> _YOUR OBJECTIVE_
Except for the pictures, retype the records that follow exactly.

Content starts

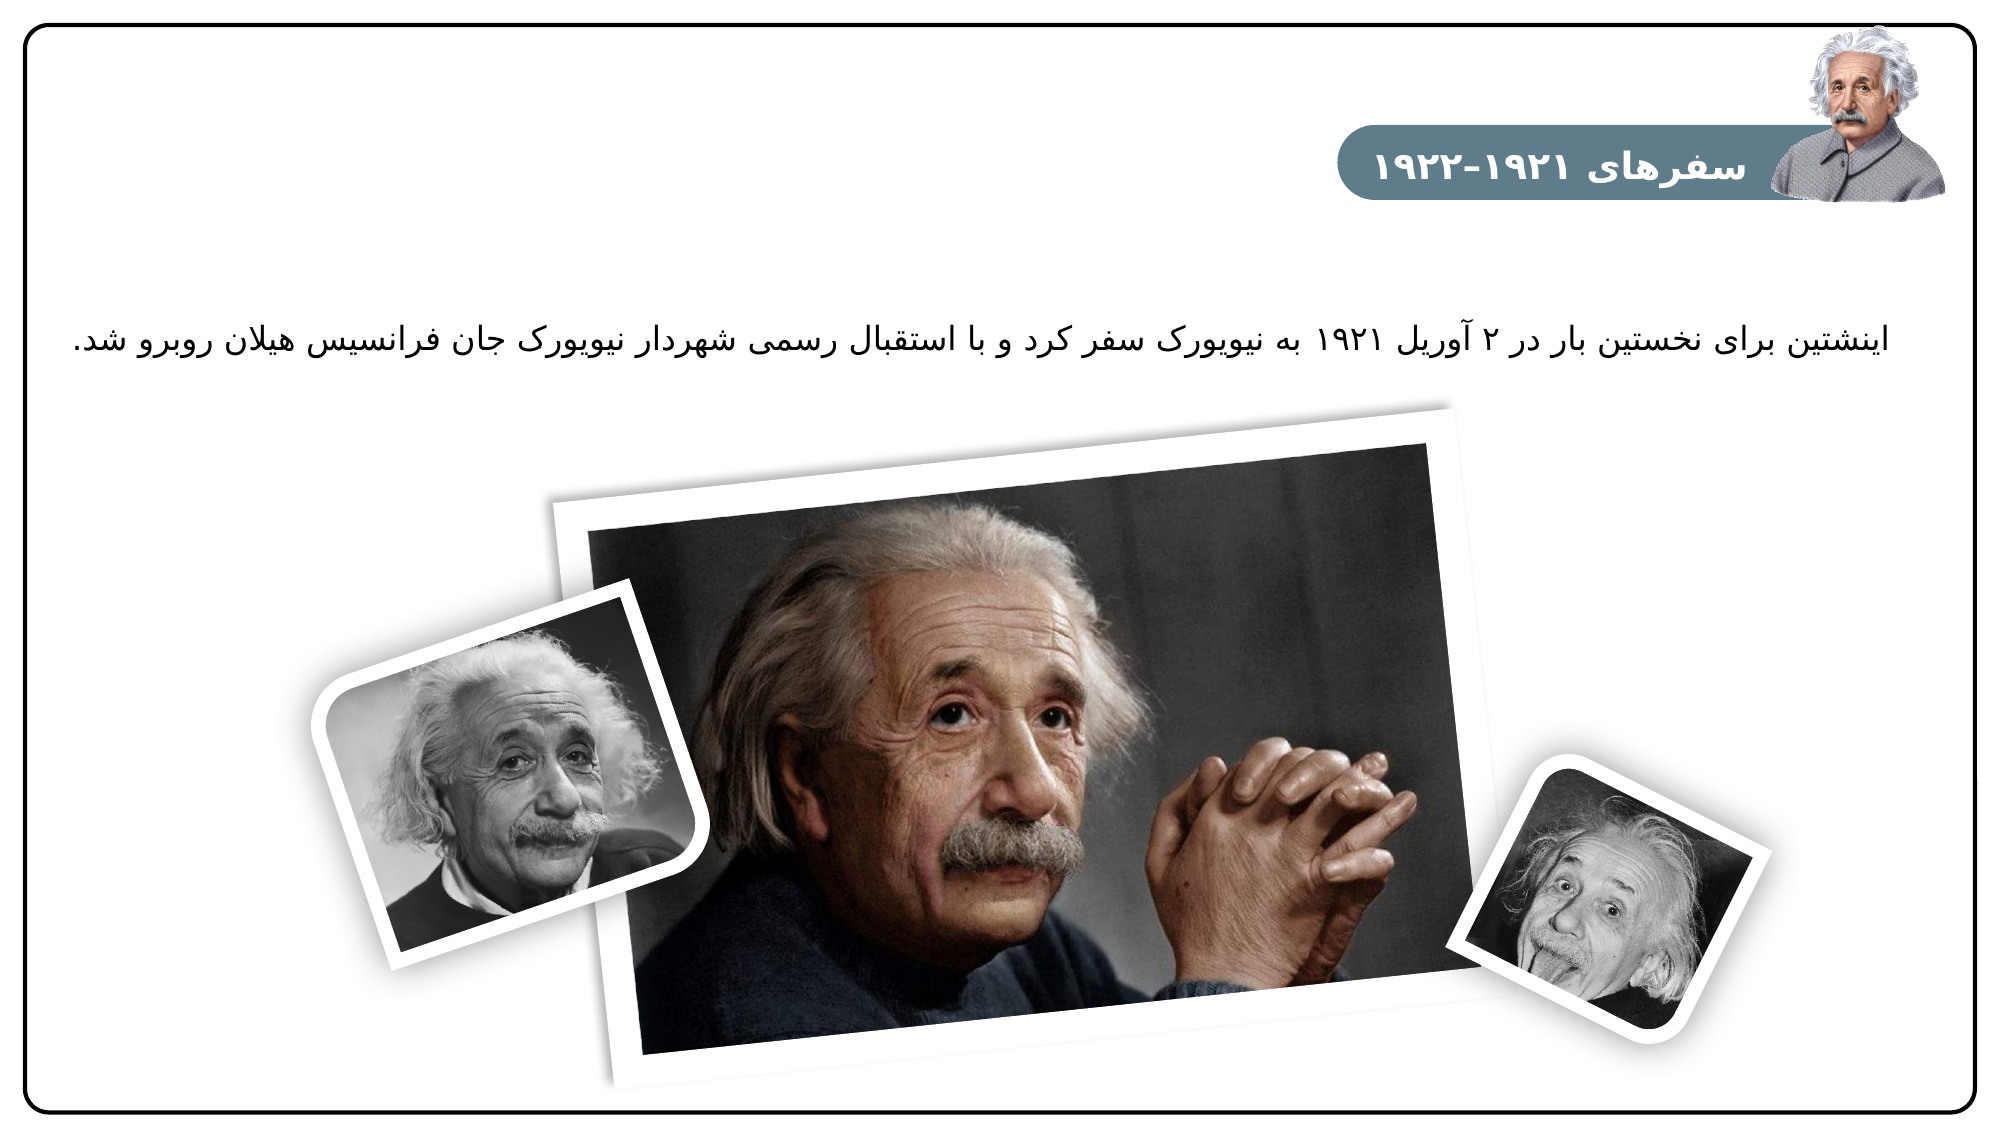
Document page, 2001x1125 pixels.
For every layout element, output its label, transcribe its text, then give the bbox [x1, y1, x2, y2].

text_box ۱۹۲۲–۱۹۲۱ سفرهای خارجی [1337, 112, 1763, 263]
list اینشتین برای نخستین بار در ۲ آوریل ۱۹۲۱ به نیویورک سفر کرد و با استقبال رسمی شهردار نیویورک جان فرانسیس هیلان روبرو شد. [50, 249, 1913, 463]
picture [1466, 769, 1752, 1029]
picture [1761, 14, 1954, 213]
picture [326, 443, 1480, 1054]
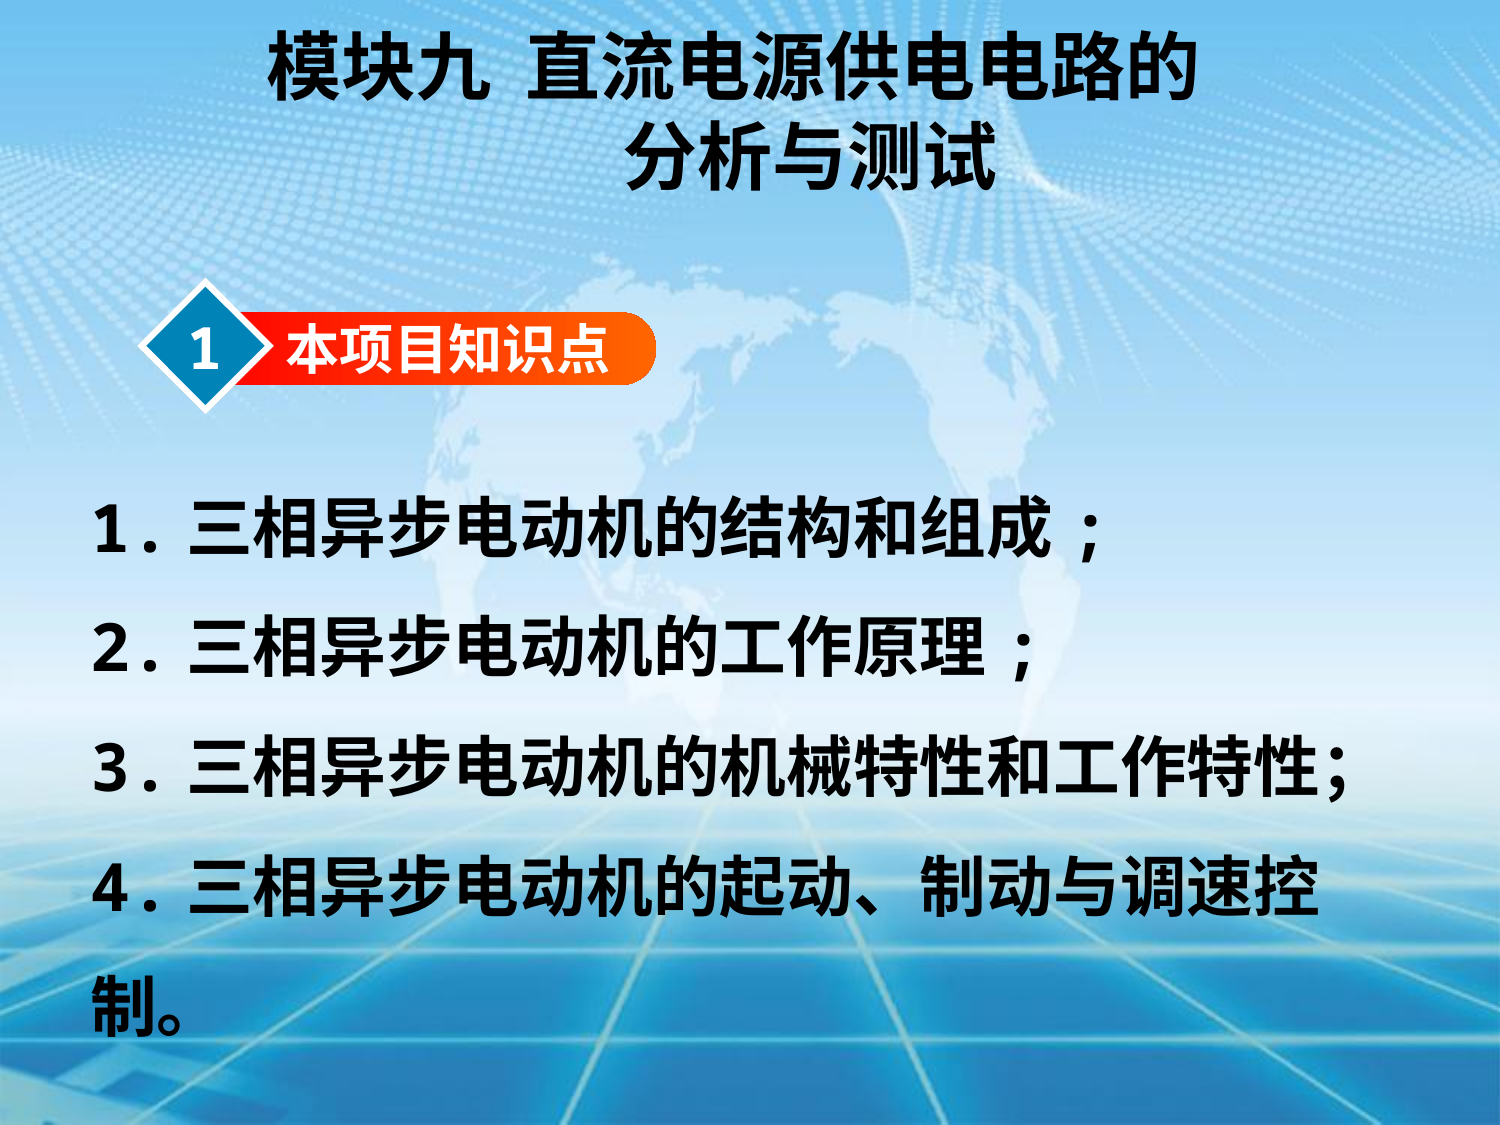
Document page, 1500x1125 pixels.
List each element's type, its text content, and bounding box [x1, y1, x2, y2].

text_box [233, 312, 271, 385]
picture [0, 0, 1500, 1125]
text_box 1 [141, 282, 270, 410]
text_box 1.三相异步电动机的结构和组成; 2.三相异步电动机的工作原理; 3.三相异步电动机的机械特性和工作特性； 4.三相异步电动机的起动、制动与调速控制。 [75, 437, 1397, 1053]
text_box 本项目知识点 [271, 307, 658, 388]
text_box 模块九 直流电源供电电路的 分析与测试 [123, 15, 1343, 204]
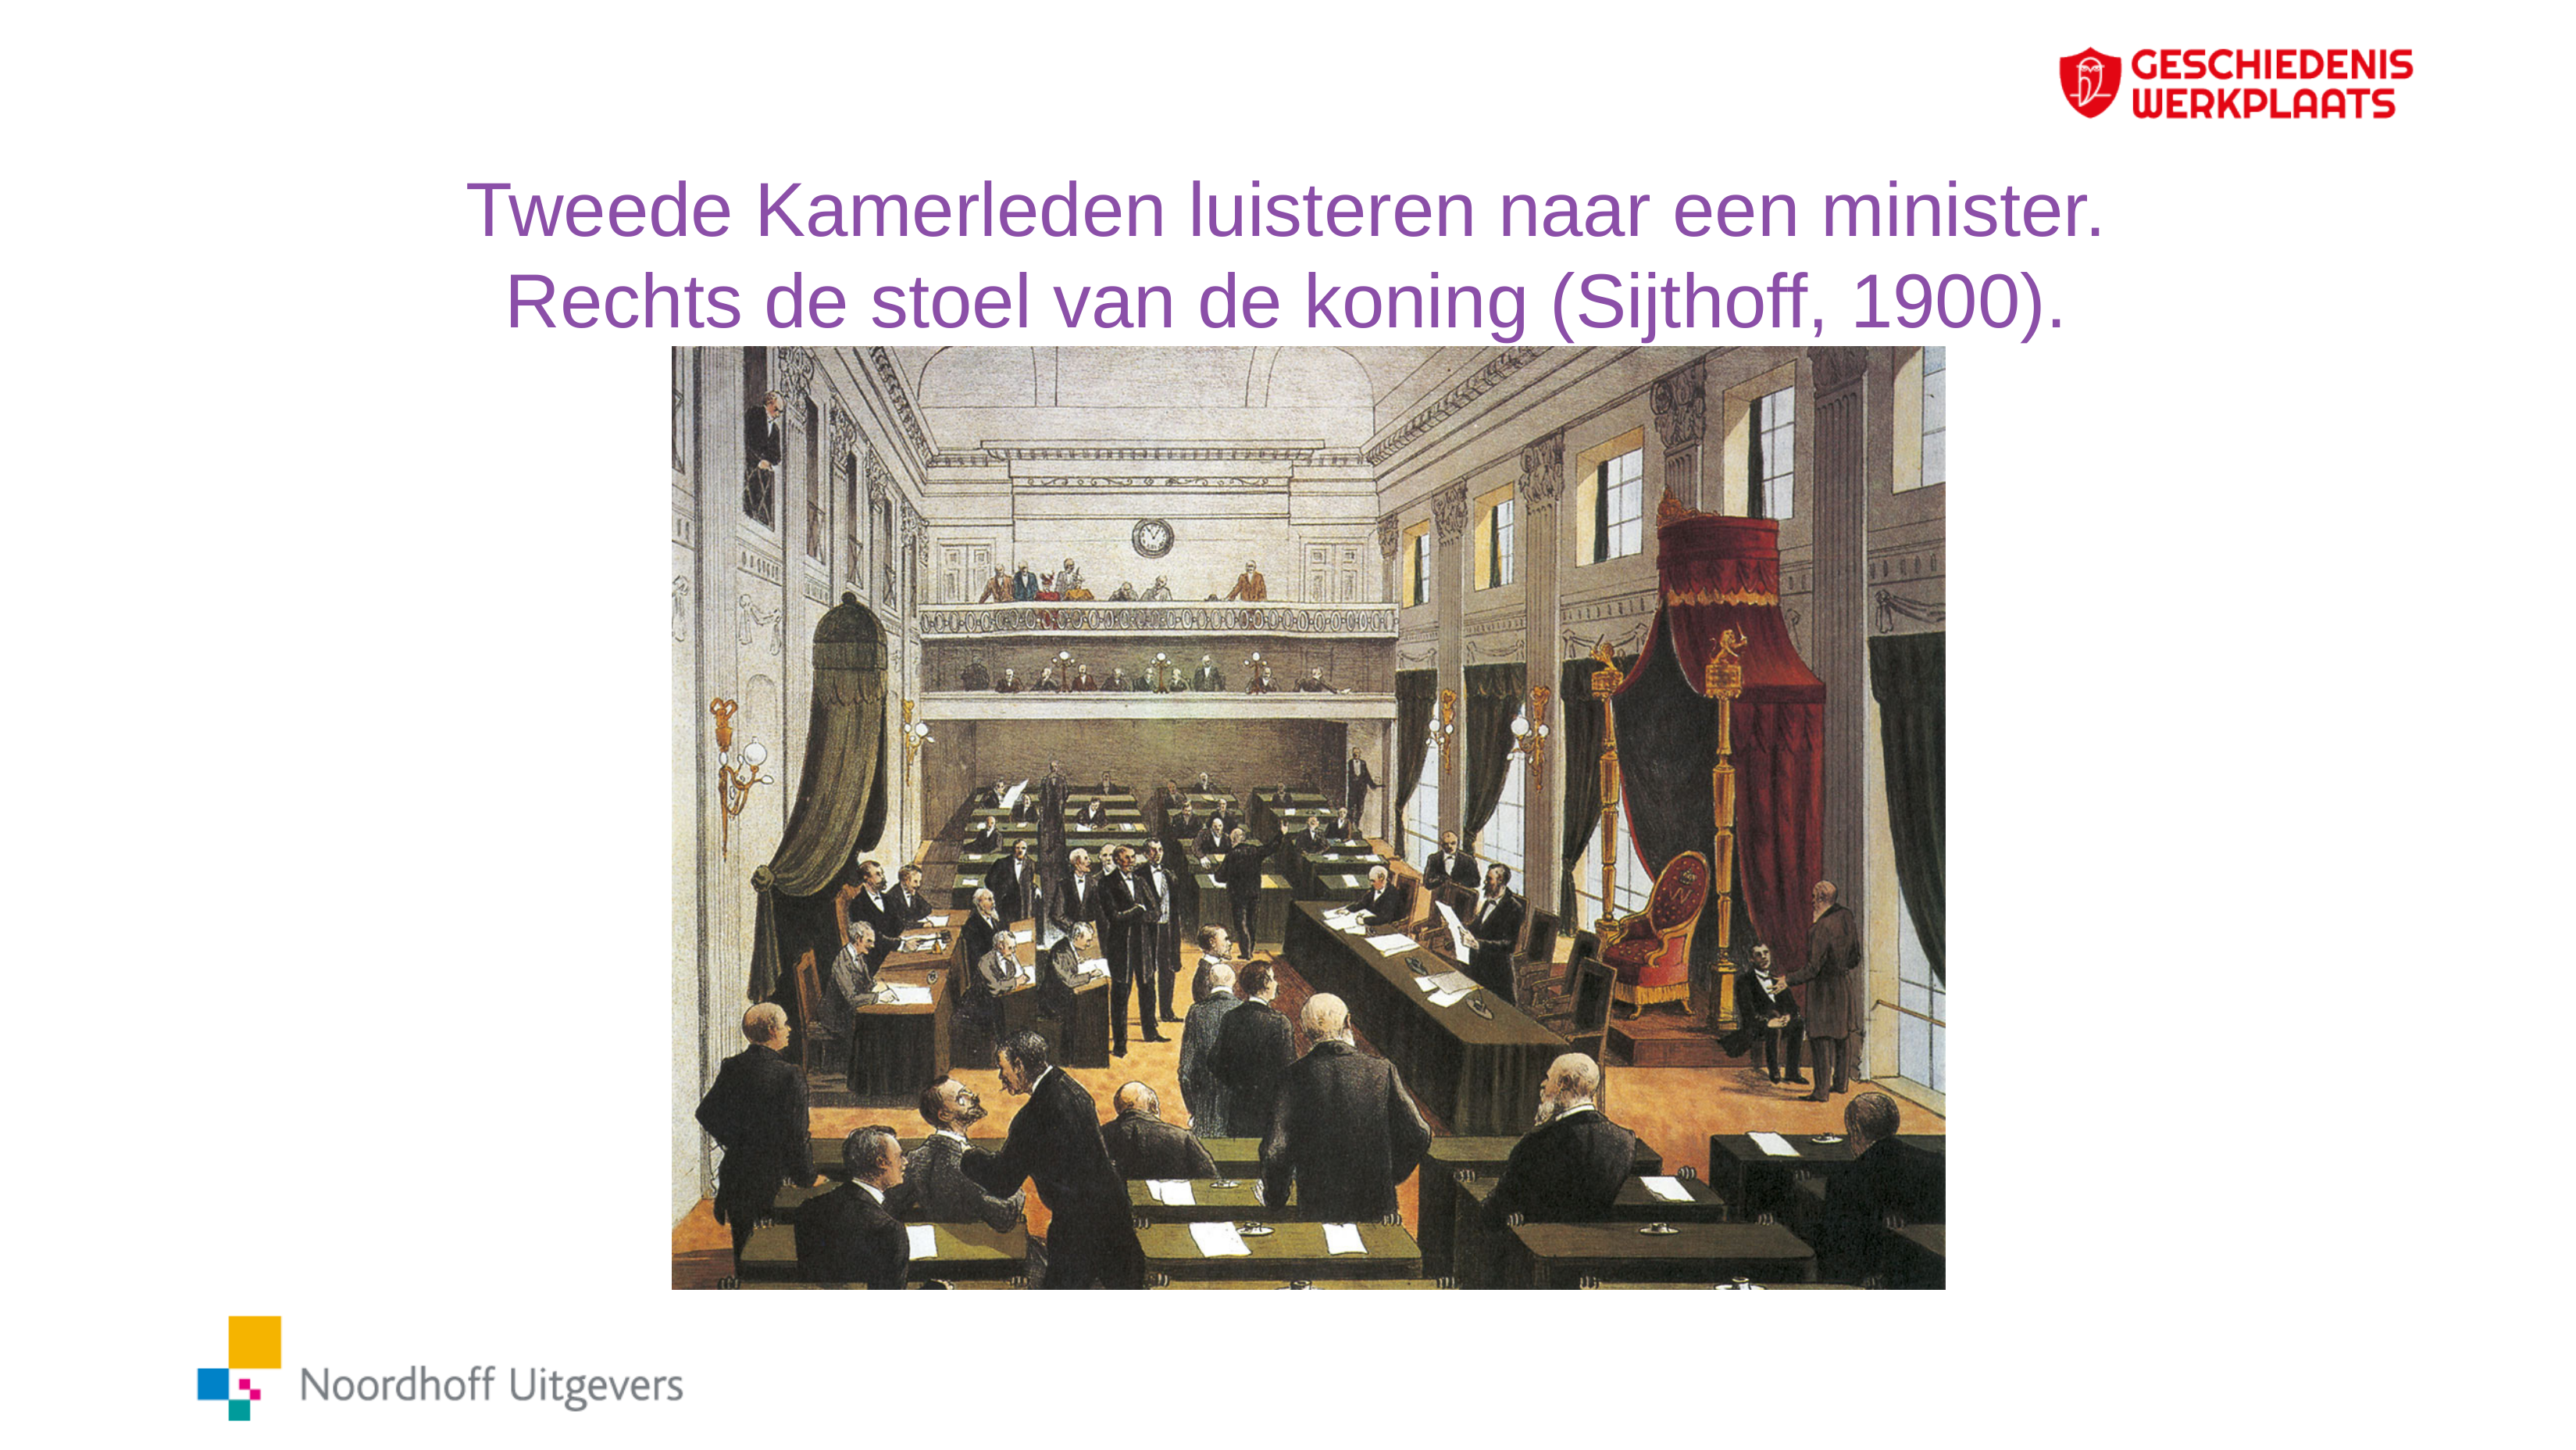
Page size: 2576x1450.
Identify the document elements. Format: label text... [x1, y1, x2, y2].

Content ends

> _SOLUTION_
Document page, 2001x1125 pixels.
For every layout element, output its label, transcribe its text, then give the bbox [x1, y1, x2, y2].

text_box ۱۹۲۲–۱۹۲۱ سفرهای خارجی [1337, 112, 1763, 263]
list اینشتین برای نخستین بار در ۲ آوریل ۱۹۲۱ به نیویورک سفر کرد و با استقبال رسمی شهردار نیویورک جان فرانسیس هیلان روبرو شد. [50, 249, 1913, 463]
picture [1466, 769, 1752, 1029]
picture [1761, 14, 1954, 213]
picture [326, 443, 1480, 1054]
Document page, 1500x1125 pixels.
List each element's type, its text content, and bounding box [x1, y1, x2, y2].

text_box [233, 312, 271, 385]
picture [0, 0, 1500, 1125]
text_box 1 [141, 282, 270, 410]
text_box 1.三相异步电动机的结构和组成; 2.三相异步电动机的工作原理; 3.三相异步电动机的机械特性和工作特性； 4.三相异步电动机的起动、制动与调速控制。 [75, 437, 1397, 1053]
text_box 本项目知识点 [271, 307, 658, 388]
text_box 模块九 直流电源供电电路的 分析与测试 [123, 15, 1343, 204]
Page size: 2576x1450.
Identify the document elements. Format: label text... [x1, y1, x2, y2].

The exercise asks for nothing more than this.